„Die Krebsgefahr sinkt meist und steigt selten“

von Redaktion

Die Gynäkologin Prof. Marion Kiechle erklärt, was Frauen in den Wechseljahren beachten sollten

In den Wechseljahren leiden die meisten Frauen unter Beschwerden. © Smarterpix

München – Erhöht eine Hormonersatztherapie bei Frauen das Krebsrisiko? Prof. Marion Kiechle, Direktorin der TUM-Frauenklinik, erklärt im Interview mit Susanne Sasse, was Frauen beachten sollten:

Welche Vorteile hat eine Hormonersatztherapie?

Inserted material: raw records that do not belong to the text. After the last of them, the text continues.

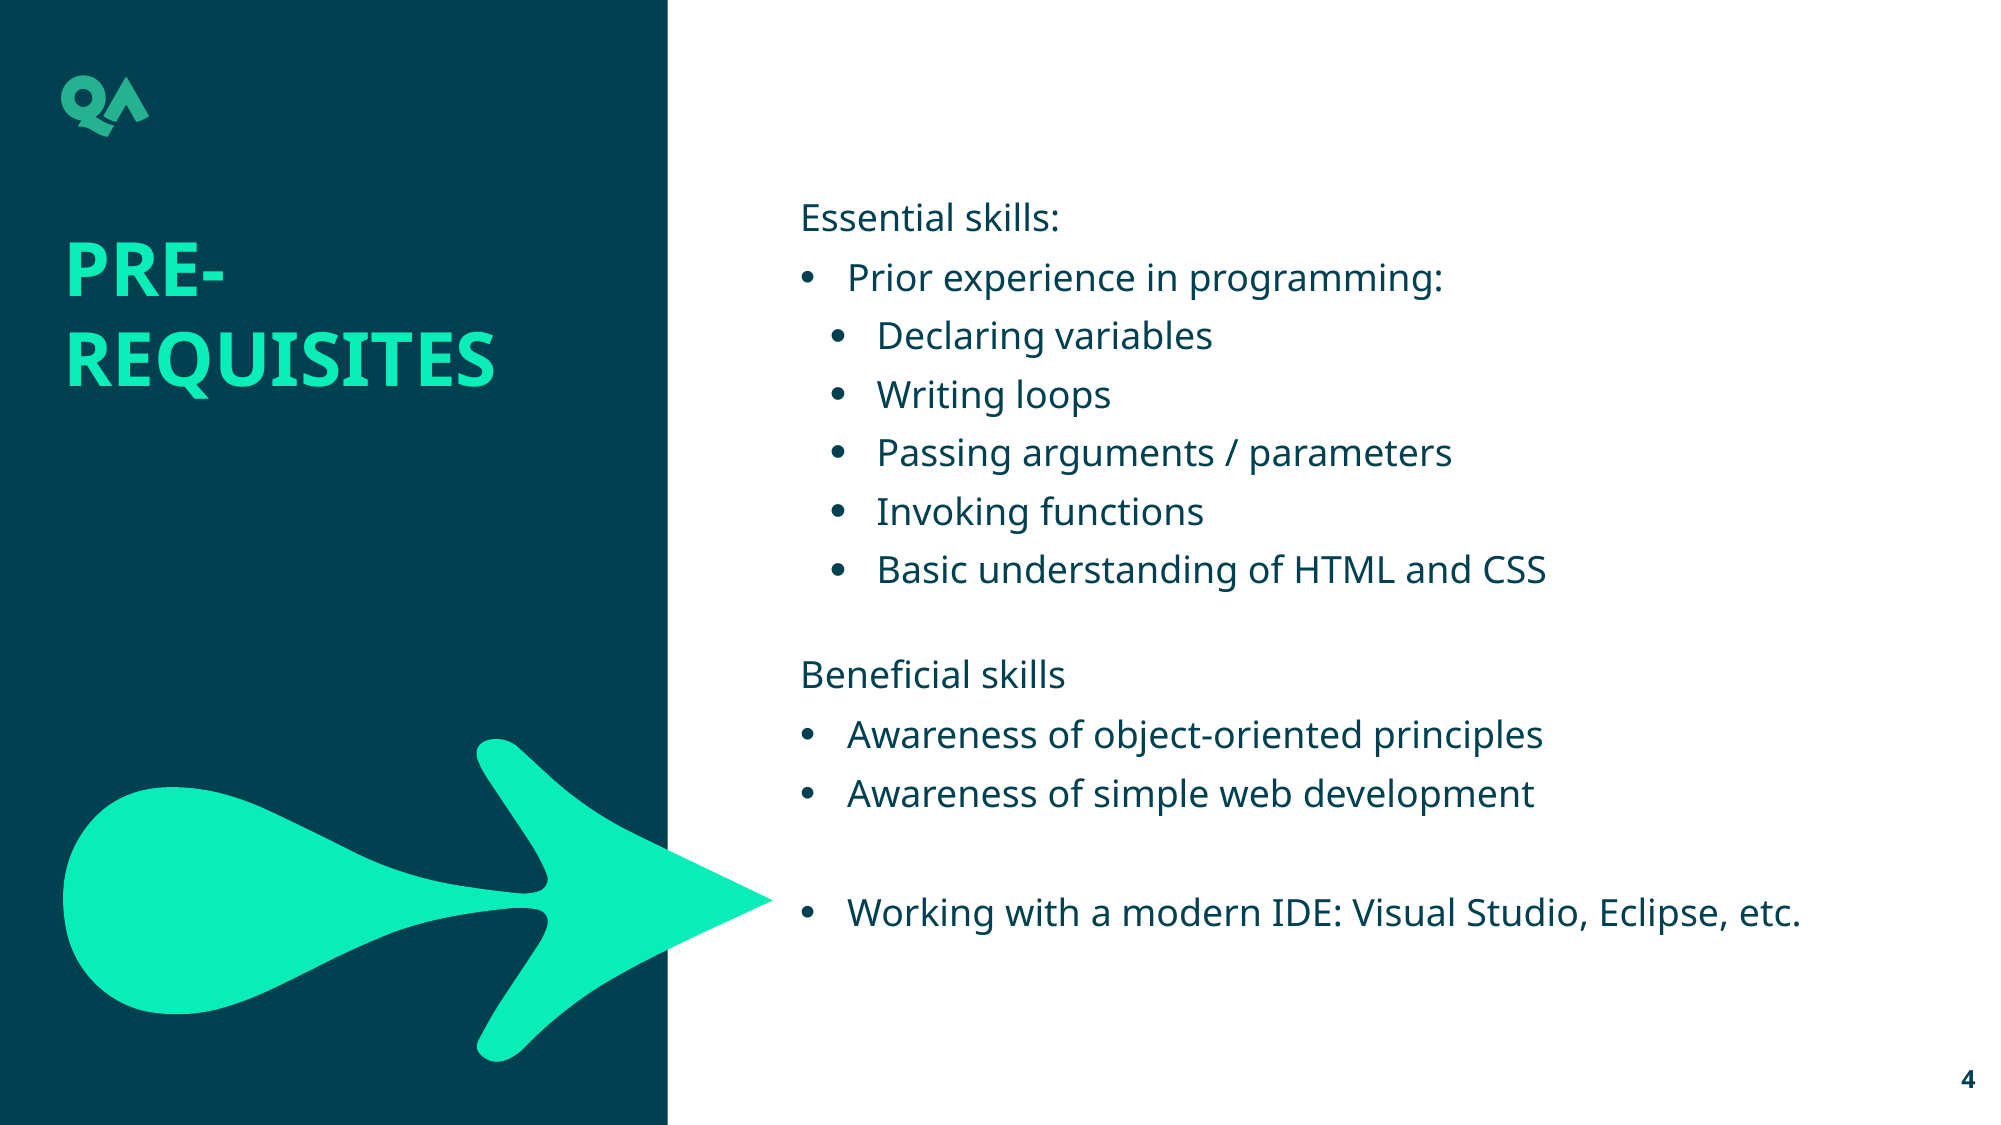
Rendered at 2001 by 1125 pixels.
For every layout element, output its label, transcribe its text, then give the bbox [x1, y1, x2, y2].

list Essential skills: Prior experience in programming: Declaring variables Writing loops Passing arguments / parameters Invoking functions Basic understanding of HTML and CSS Beneficial skills Awareness of object-oriented principles Awareness of simple web development Working with a modern IDE: Visual Studio, Eclipse, etc. [800, 193, 1911, 1034]
list Pre-requisites [63, 221, 628, 673]
slide_number 4 [1846, 1068, 1976, 1098]
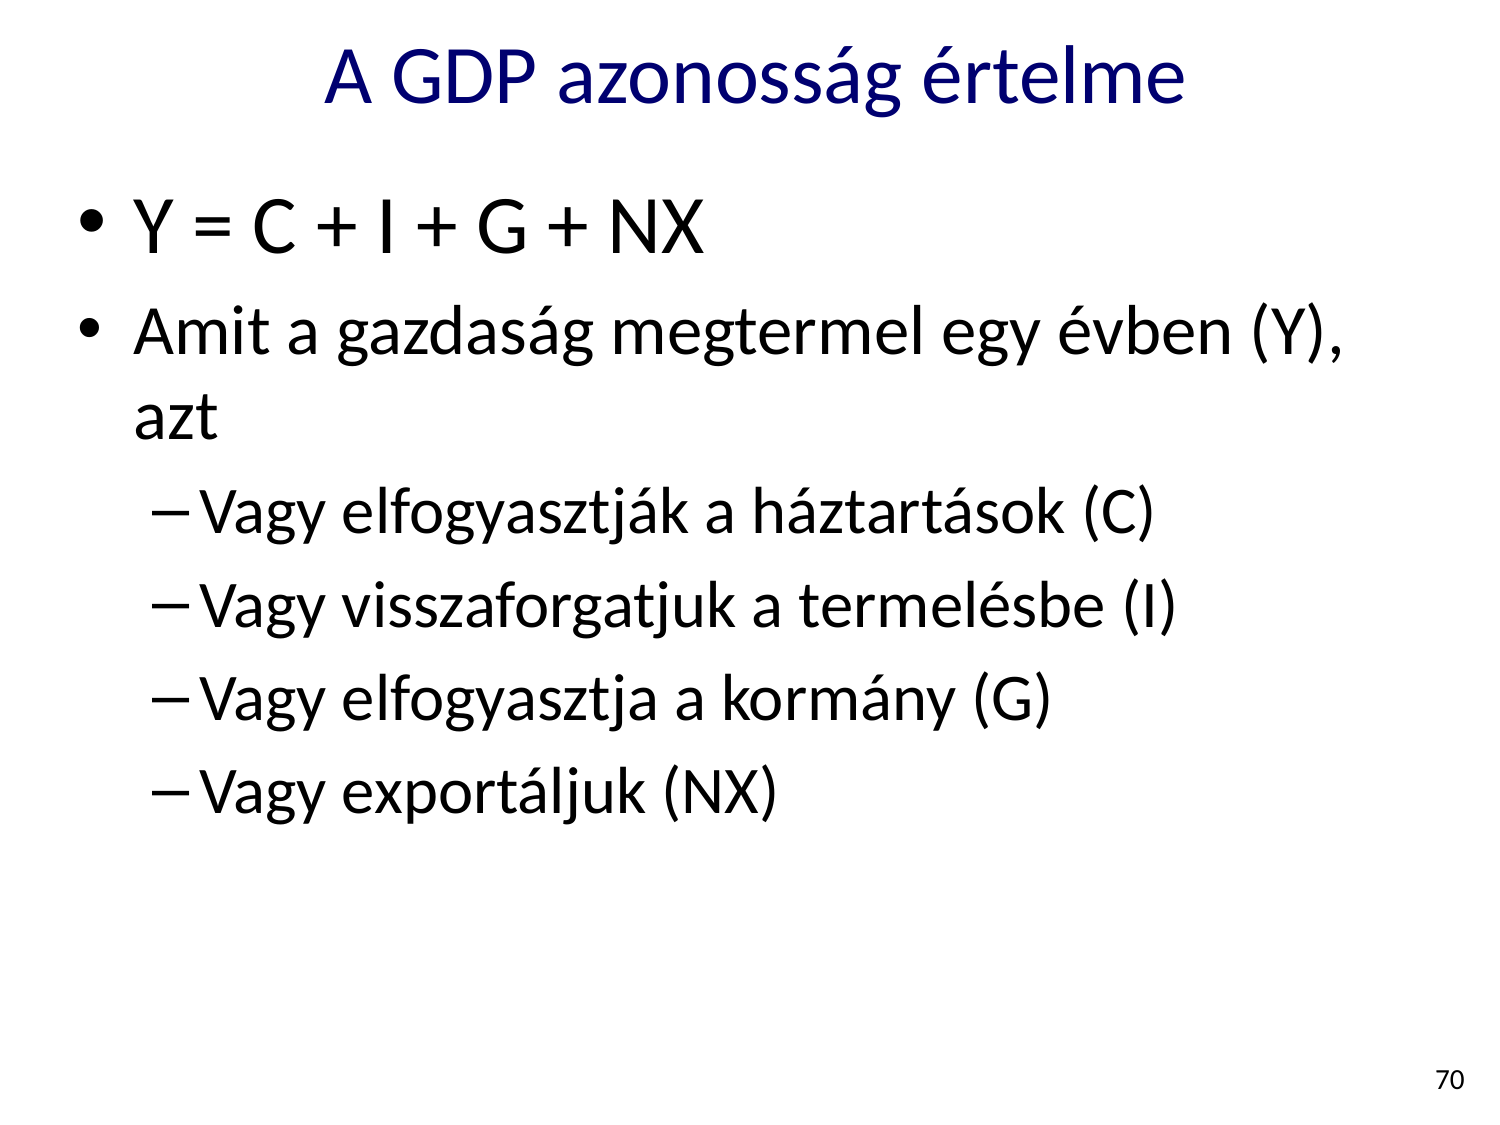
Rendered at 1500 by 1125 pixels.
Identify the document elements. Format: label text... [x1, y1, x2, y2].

title A GDP azonosság értelme [37, 12, 1475, 138]
list Y = C + I + G + NX Amit a gazdaság megtermel egy évben (Y), azt Vagy elfogyasztják a háztartások (C) Vagy visszaforgatjuk a termelésbe (I) Vagy elfogyasztja a kormány (G) Vagy exportáljuk (NX) [62, 162, 1463, 1050]
slide_number 70 [1400, 1052, 1500, 1113]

Aus Gründen der Arzneimittelsicherheit rate ich ausdrücklich zu verschreibungspflichtigen, bioidentischen Hormonpräparaten. Eine Hormonersatztherapie hilft, den in den Wechseljahren entstehenden Hormonmangel auszugleichen und ist die wirksamste Behandlung von Beschwerden wie Hitzewallungen und Schweißausbrüchen. Ein weiterer Vorteil der Östrogenbehandlung ist unter anderem die Vorbeugung von Osteoporose. Zusätzlich zum Östrogen wird Frauen zum Schutz ihrer Gebärmutter ein Gestagen verschrieben. Denn durch das Östrogen wird die Schleimhaut der Gebärmutter zum Wachstum angeregt. Das Gestagen verhindert ein übermäßiges Wachstum, das zu Blutungen und im ungünstigsten Fall sogar zu Gebärmutterschleimhautkrebs führen kann.

Was sind die Vorteile?

Nach heutigem Kenntnisstand überwiegt bei Frauen in den Wechseljahren, die durch den Verlust der Hormonproduktion stark beeinträchtigt sind, in der Regel der therapeutische Nutzen einer Hormontherapie das mögliche Risiko. So kann sie das Risiko für das Auftreten eines Typ-2-Diabetes um circa 30 Prozent reduzieren und auch bei vorhandenem Typ-2-Diabetes verschiedene Zucker- und Fettwerte verbessern.

Bei Frauen, die nur eine Östrogentherapie bekamen, war das Risiko für Dick- und Enddarmkrebs um 21 Prozent reduziert im Vergleich zu Frauen ohne Hormontherapie; bei Anwenderinnen einer kombinierten Hormonersatztherapie mit Gestagen sogar um 26 Prozent. Weitere Daten weisen darauf hin, dass das Risiko für andere Krebsarten des Magen-Darm-Trakts ebenfalls reduziert sein kann. Die aktuelle Studienlage zeigt, dass eine Hormonersatztherapie die Abnahme der Lungenfunktion deutlich reduzieren kann.

Welche Gefahren drohen?

Zu den Gefahren zählt ein geringfügig erhöhtes Risiko für Brustkrebs unter einer kombinierten Östrogen-Gestagen-Therapie. Das Risiko besteht in weniger als ein zusätzlicher Fall pro 1000 Frauen, die eine Hormonersatztherapie machen. Es ist vergleichbar mit dem Brustkrebsrisiko bei Übergewicht, Bewegungsmangel, Rauchen und beim Trinken von zwei Gläsern Wein pro Tag. Bei der Anwendung einer Östrogen-Gestagen-Kombinationstherapie sollte das natürliche Progesteron gewählt werden, das bei einer Behandlungsdauer von fünf Jahren keine Erhöhung des Brustkrebsrisikos zeigte. In Kombination mit synthetischen Gestagenen hingegen steigt das Risiko an.

Hinsichtlich Gefahren ist das Alter wichtig. Bei Start einer Hormonersatztherapie innerhalb von zehn Jahren nach der letzten Regelblutung oder vor einem Alter von 60 Jahren ist das Risiko für einen Herzinfarkt nicht erhöht. Im Gegenteil gibt es Hinweise darauf, dass dann Herzerkrankungen sogar seltener auftreten, da Östrogene vor Ablagerungen (Plaques) in den Gefäßen schützen. Liegen bereits atherosklerotische Plaques vor, könnte eine Hormonersatztherapie das Risiko für Herzinfarkt oder Schlaganfall hingegen erhöhen. Bei Frauen mit schwerwiegenden oder zahlreichen kardiovaskulären Risiken sollten Nutzen und Risiken immer abgewogen und risikoarme Präparate und Anwendungsformen gewählt werden.